Electronics engineering source data:
------------------------------------------------------------

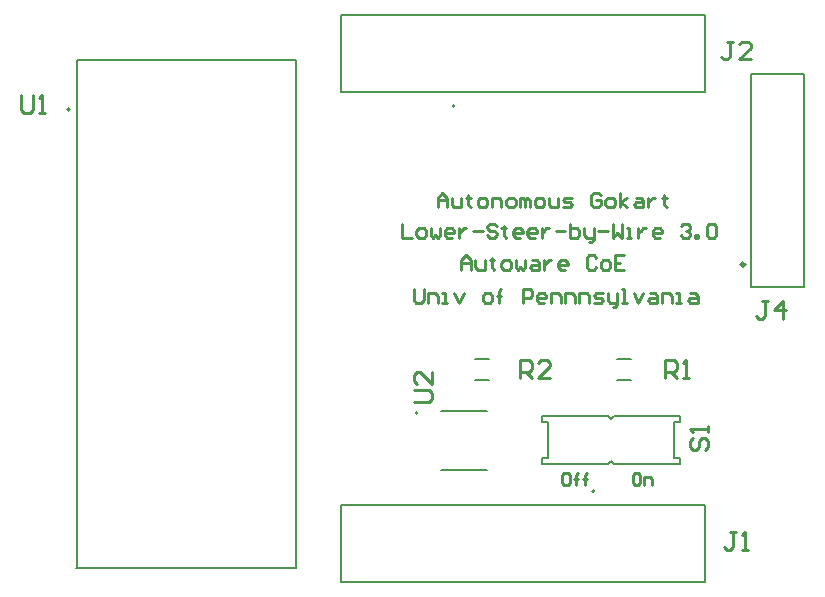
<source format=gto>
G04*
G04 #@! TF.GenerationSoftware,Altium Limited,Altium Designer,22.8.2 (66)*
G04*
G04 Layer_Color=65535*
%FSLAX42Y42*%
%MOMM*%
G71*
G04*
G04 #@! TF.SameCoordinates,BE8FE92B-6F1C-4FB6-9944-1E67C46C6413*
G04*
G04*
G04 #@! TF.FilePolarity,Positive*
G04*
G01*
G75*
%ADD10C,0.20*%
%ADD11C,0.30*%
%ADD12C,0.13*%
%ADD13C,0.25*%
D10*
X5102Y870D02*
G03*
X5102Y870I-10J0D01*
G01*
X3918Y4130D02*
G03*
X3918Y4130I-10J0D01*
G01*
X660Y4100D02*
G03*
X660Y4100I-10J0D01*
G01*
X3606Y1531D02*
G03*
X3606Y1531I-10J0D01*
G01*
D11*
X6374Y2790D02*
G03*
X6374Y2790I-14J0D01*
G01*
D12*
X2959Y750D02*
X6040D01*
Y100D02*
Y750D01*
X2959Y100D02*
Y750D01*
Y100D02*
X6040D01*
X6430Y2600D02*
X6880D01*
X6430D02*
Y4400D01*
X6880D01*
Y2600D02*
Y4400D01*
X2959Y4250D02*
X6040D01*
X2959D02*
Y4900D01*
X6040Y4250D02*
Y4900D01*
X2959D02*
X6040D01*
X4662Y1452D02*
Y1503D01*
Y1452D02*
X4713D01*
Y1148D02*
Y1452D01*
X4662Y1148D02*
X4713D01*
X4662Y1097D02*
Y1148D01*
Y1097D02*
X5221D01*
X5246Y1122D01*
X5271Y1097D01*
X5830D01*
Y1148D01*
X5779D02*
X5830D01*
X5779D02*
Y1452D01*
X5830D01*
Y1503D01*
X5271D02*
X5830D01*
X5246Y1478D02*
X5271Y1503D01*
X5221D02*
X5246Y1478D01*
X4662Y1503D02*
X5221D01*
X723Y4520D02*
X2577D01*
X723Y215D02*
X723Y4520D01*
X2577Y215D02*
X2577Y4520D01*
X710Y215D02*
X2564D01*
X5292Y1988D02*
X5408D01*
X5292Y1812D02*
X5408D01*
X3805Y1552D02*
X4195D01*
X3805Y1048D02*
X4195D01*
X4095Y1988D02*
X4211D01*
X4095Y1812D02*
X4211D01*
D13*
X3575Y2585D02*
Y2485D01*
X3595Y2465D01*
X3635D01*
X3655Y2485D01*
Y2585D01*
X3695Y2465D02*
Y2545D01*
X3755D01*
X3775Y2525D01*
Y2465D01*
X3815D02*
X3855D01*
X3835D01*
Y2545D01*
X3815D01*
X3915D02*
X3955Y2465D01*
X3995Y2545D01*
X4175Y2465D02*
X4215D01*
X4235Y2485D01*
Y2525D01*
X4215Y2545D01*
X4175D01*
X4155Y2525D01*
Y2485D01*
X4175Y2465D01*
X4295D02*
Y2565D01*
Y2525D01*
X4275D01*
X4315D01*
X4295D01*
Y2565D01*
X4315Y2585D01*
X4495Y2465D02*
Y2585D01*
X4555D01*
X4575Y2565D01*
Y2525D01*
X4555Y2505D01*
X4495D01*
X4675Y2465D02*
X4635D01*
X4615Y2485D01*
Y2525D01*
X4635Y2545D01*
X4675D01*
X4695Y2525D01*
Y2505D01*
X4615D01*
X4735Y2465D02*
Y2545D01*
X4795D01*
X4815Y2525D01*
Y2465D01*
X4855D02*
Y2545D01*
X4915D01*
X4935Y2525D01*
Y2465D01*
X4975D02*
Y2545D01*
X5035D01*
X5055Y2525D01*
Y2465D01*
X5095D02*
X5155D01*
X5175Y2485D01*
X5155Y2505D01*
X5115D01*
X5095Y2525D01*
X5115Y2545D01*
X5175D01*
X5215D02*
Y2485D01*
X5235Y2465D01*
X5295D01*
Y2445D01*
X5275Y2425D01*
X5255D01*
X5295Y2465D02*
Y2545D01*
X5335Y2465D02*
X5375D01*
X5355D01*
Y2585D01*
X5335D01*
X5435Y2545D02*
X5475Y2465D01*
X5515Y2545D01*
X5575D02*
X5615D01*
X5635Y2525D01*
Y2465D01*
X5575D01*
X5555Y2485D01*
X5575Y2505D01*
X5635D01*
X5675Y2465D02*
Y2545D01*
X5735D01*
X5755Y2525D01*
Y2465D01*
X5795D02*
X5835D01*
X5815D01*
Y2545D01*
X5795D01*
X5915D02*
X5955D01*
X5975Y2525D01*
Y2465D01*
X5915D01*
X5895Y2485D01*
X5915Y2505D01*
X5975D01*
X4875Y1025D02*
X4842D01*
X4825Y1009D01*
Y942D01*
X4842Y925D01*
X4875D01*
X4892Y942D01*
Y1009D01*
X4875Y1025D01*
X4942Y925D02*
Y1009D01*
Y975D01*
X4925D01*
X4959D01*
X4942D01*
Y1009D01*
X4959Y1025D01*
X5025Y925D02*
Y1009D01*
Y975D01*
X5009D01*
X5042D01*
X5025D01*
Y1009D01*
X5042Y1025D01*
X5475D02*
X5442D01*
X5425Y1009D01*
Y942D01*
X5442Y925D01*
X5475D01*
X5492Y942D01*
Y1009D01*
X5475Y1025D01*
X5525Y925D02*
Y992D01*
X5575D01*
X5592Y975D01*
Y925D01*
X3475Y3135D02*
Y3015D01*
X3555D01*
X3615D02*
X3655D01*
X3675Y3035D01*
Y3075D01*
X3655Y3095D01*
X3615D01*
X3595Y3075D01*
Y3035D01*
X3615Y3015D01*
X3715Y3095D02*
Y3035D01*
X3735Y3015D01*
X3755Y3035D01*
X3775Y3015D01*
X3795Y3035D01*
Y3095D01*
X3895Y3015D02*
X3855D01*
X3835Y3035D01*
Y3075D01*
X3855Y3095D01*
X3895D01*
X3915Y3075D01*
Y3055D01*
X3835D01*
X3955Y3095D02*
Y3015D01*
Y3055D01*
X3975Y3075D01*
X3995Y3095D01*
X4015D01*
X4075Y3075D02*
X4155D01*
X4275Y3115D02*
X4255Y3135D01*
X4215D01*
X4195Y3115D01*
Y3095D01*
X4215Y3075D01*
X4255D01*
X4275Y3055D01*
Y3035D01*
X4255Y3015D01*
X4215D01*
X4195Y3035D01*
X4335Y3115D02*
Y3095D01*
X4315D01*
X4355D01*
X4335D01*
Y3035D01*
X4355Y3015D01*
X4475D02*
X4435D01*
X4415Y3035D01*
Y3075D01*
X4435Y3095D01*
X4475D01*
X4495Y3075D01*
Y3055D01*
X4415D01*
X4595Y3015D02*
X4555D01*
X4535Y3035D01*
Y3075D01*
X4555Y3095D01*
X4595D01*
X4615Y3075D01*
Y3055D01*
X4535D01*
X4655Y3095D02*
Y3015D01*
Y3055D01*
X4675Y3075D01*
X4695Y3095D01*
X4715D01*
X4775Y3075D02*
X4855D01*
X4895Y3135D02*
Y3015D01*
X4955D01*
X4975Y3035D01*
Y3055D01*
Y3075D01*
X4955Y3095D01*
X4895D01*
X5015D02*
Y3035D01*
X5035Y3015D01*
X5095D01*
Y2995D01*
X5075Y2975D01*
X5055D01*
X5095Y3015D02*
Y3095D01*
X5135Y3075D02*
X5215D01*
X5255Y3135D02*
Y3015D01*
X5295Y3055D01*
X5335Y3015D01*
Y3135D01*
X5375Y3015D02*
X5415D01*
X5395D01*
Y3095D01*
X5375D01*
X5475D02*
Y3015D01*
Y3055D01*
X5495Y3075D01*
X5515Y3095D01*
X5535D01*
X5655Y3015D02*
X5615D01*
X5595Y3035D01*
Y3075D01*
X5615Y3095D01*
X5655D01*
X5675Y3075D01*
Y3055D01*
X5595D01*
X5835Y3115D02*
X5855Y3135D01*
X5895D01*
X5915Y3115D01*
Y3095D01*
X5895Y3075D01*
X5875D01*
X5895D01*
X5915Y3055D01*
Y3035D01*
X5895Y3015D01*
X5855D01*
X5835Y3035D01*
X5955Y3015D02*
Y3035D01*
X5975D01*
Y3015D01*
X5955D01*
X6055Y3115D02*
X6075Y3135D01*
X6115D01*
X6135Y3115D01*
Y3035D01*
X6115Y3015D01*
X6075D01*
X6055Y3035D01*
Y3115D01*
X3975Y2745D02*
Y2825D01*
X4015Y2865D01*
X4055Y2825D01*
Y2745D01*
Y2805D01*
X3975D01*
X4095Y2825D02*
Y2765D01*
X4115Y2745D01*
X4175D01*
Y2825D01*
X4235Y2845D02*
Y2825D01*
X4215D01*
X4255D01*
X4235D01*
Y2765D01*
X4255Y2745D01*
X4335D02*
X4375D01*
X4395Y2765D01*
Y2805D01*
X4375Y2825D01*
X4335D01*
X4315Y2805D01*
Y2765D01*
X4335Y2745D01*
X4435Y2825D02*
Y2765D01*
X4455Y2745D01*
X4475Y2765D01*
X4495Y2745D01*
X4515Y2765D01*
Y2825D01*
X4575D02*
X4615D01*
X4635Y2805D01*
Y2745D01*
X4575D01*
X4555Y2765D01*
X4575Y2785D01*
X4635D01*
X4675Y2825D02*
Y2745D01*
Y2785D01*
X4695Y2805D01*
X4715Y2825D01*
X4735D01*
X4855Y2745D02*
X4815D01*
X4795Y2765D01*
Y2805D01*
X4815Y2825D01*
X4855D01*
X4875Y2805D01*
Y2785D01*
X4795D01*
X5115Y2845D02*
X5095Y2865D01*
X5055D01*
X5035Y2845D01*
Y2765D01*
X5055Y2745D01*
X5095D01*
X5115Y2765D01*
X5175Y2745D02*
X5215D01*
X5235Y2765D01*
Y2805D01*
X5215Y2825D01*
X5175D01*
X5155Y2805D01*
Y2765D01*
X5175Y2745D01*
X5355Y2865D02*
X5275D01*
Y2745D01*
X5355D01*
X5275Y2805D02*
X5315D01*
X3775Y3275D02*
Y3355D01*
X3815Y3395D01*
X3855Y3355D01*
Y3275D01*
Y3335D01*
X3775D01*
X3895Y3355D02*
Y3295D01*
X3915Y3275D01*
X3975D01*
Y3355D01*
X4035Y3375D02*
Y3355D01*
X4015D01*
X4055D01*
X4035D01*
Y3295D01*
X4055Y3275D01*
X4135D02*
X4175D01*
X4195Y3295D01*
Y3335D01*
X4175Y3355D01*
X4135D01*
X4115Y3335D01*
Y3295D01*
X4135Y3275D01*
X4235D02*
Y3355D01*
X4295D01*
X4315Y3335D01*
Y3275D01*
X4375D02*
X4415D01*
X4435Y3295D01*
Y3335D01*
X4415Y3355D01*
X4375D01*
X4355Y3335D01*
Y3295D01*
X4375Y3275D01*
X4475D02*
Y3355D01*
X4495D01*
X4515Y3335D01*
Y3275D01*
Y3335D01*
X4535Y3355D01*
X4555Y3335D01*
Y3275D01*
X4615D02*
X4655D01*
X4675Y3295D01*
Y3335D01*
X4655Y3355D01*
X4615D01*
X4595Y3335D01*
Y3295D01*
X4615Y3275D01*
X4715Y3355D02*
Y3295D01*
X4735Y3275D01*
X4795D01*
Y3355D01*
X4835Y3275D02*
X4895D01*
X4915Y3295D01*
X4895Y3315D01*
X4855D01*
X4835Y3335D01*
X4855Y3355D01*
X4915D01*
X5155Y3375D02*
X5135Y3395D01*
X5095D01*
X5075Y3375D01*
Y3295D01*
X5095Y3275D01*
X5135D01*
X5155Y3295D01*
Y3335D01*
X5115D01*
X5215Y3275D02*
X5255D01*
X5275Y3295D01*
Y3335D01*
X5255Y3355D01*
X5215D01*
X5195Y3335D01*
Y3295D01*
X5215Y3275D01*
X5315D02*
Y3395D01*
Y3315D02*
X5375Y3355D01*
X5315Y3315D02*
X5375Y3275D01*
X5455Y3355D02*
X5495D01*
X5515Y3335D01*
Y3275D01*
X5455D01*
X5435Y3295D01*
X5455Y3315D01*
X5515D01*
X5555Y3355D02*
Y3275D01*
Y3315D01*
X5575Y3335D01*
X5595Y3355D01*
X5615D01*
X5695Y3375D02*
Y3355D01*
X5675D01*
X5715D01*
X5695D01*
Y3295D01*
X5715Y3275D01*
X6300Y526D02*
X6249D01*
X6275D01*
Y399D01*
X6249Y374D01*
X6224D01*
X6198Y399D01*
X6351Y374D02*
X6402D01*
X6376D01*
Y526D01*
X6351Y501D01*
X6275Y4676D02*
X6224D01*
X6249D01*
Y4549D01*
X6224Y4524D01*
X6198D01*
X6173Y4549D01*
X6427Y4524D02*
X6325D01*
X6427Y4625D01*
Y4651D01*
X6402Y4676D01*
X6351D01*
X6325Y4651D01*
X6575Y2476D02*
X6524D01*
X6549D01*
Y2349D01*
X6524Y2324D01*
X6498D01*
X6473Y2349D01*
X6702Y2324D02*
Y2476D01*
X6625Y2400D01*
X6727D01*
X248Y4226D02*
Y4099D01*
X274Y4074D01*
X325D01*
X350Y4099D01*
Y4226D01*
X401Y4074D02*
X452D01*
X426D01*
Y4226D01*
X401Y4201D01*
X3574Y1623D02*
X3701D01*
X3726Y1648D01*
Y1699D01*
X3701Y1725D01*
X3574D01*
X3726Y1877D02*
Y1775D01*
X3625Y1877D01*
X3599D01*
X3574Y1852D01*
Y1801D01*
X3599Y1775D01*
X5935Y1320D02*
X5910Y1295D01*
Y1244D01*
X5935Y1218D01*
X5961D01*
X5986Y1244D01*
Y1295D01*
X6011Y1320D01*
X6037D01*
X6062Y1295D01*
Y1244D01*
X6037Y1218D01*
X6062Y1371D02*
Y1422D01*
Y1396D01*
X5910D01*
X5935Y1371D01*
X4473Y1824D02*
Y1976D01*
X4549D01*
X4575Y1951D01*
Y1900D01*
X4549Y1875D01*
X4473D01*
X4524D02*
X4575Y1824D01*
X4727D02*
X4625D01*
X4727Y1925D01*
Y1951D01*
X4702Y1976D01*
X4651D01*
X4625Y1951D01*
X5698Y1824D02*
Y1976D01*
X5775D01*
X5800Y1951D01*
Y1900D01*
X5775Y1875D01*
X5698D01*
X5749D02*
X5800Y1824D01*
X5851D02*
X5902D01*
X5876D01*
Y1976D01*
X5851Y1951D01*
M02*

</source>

------------------------------------------------------------

● **Directions for this task**: After locating the line with "X4115Y2745D01*" above, return that line and every later line through the one with "X4495Y2745D01*", word for word and with nothing else.

● **Solution to the problem**:
X4115Y2745D01*
X4175D01*
Y2825D01*
X4235Y2845D02*
Y2825D01*
X4215D01*
X4255D01*
X4235D01*
Y2765D01*
X4255Y2745D01*
X4335D02*
X4375D01*
X4395Y2765D01*
Y2805D01*
X4375Y2825D01*
X4335D01*
X4315Y2805D01*
Y2765D01*
X4335Y2745D01*
X4435Y2825D02*
Y2765D01*
X4455Y2745D01*
X4475Y2765D01*
X4495Y2745D01*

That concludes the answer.